Строение организации на первых порах было вполне демократическим. Руководящим центром общества служил «центральный», или «основной кружок». Из состава этого петербургского кружка избиралась «администрация» (или «комиссия» из трех-пяти человек, осуществлявшая оперативную координацию кружков и отдельных революционеров в провинции. Весной 1878 г. в составе «комиссии» выделились «интеллигентская», «рабочая», «редакционная», «типографская» и «дезорганизаторская» группы.
Поначалу основные усилия партии были направлены на реализацию «организаторской части» программы, землевольцы пытались продолжать пропаганду в деревне, организовав оседлые колонии революционеров в провинции. Но их деятельность была столь же безуспешной, как и стихийное хождение. Постепенно в организации укрепляется группа «политиков», считающих своей первоочередной задачей борьбу за политические свободы и подготовку политического переворота, предшествующего социальной революции.

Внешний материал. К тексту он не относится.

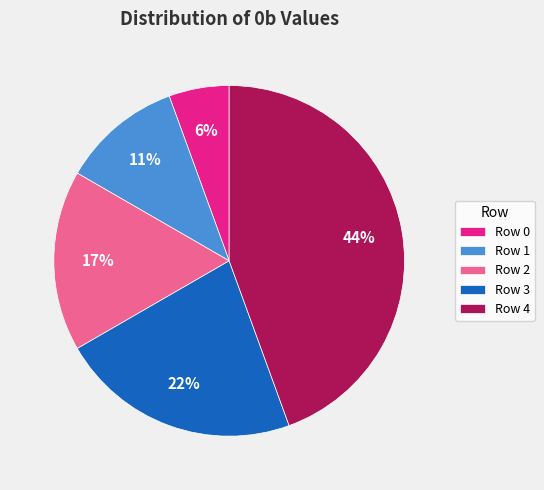

How many slices are in this pie chart?

5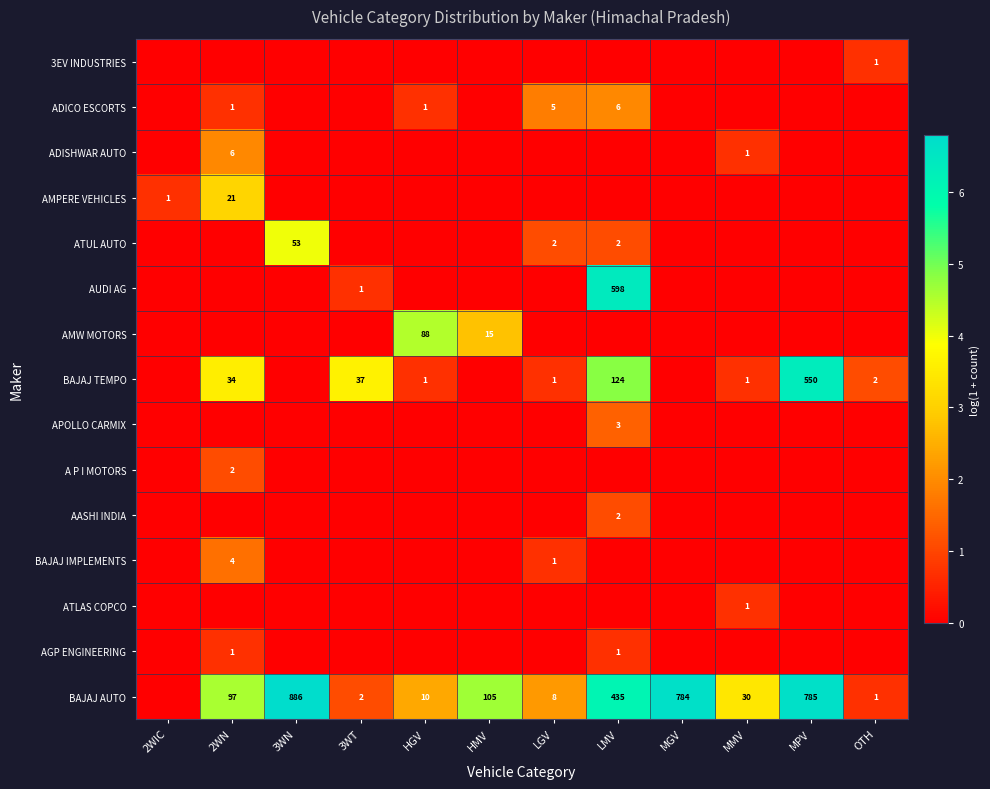

Is it true that AMPERE VEHICLES equals 21 at 2WN?

True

«Дезорганизаторская» деятельность общества, направленная первоначально на самооборону, к началу 1878 г. приобретает самостоятельное значение. Логику этого перехода хорошо очертил в своих воспоминаниях Степняк-Кравчинский: террористические акты, «вытекая из чувства мести… направлялись вначале на ближайших врагов — шпионов, и в разных частях России их было убито около полудюжины. Было, однако, несомненно, что эти первые попытки необходимо должны были повести к дальнейшим. Уж если тратить время на убийство какого-нибудь шпиона, то почему же оставлять безнаказанным жандарма, поощряющего его гнусное ремесло, или прокурора, который пользуется его донесениями для арестов, или, наконец, шефа жандармов, который руководит всем? А дальше приходилось подумать и о самом царе, властью которого действует вся эта орда».

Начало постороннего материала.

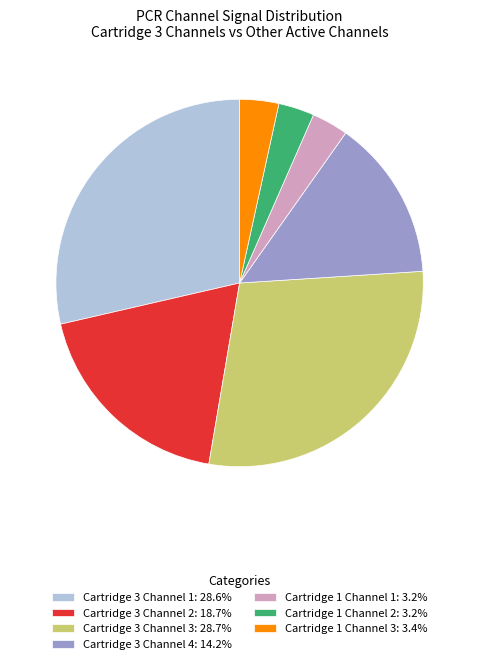

How many segments does this pie chart have?

7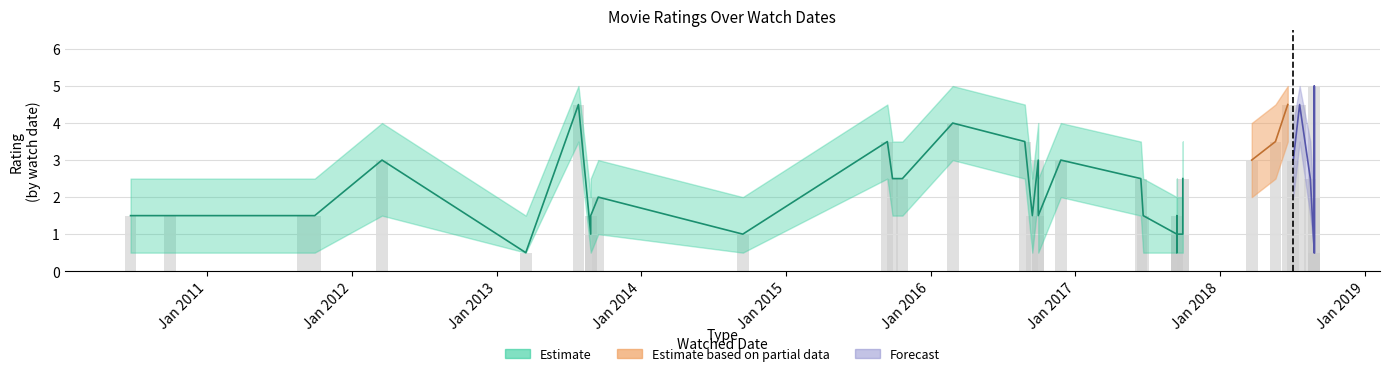

What is the lowest value of the avg_rating series?

0.5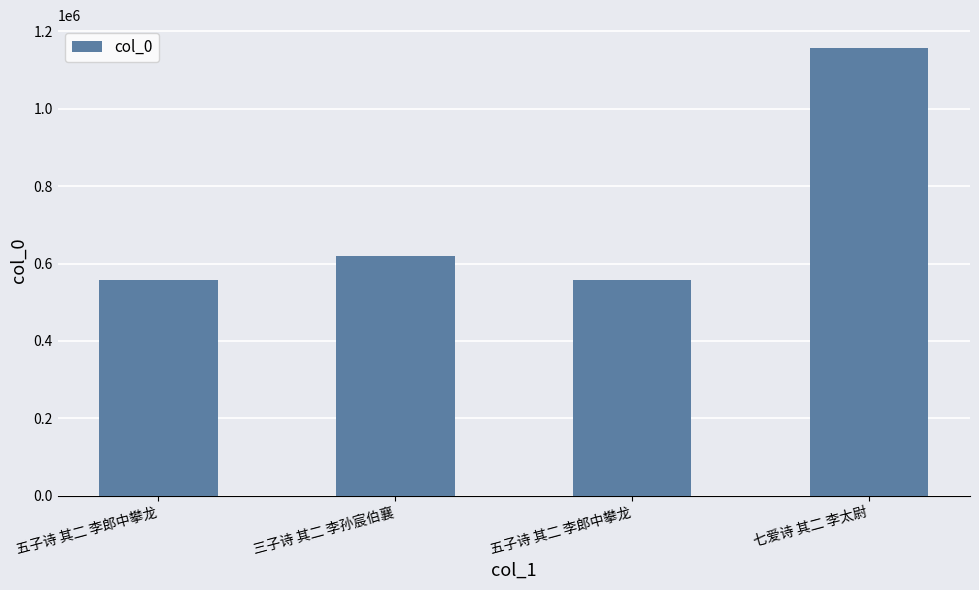

Does the chart contain stacked bars?

No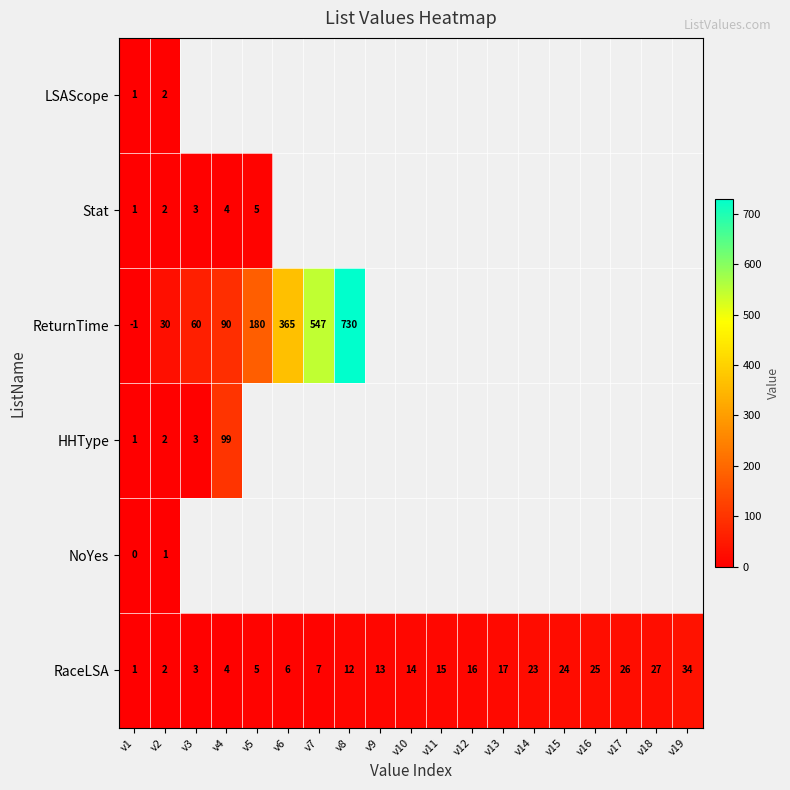

Where is RaceLSA nearest to the value 17?

v13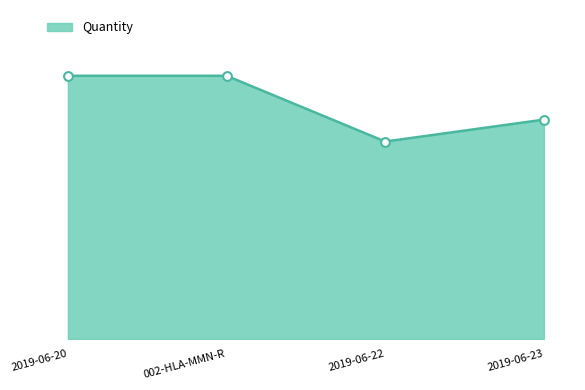

Is this an area chart (filled region under the line)?

Yes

Оправдание Веры Засулич послужило толчком, в результате которого «этот переход, на который при иных условиях потребовались бы, может быть, годы, был совершен почти сразу». Дело Засулич «озарило» террор «ореолом самопожертвования и дало ему санкцию общественного признания».
Полемика между «деревенщиками», считавшими главной задачей пропаганду в деревне, и «политиками» после оправдания Засулич резко обостряется, причем победа достается «политикам». В начале 1879 г. энергичная группа «политиков» во главе с А. Д. Михайловым образует «Исполнительный комитет» и приступает к формированию хорошо законспирированной террористической организации. В июне 1879 г. «политики» провели сепаратный съезд в Липецке. Попытка выработать компромисс и сохранить единство организации, предпринятая на Воронежском съезде «Земли и воли» успеха не имела. Организация окончательно распалась на две: пропагандистскую «Черный передел», вскоре свернувшую свою деятельность в России и тихо почившую в эмиграции, и «Народную волю», вставшую на путь террора, единственного средства политической борьбы, доступного меньшинству при отсутствии в стране политических свобод.
Отдельные террористические акты предпринимались революционерами-одиночками и ранее. Террор «Народной воли» приобретает качественно новые черты. Теракт перестает быть только местью и инструментом дезорганизации правительства. Он получает теоретическое оправдание и осознается в качестве важнейшего воспитующего средства. П. Н. Ткачев блестяще сформулировал это в своем журнале «Набат»: «Революционный терроризм является… не только наиболее верным и практическим средством дезорганизовать существующее полицейско-бюрократическое государство», но и «единственным действительным средством нравственно переродить холопа-верноподданного в человека-гражданина».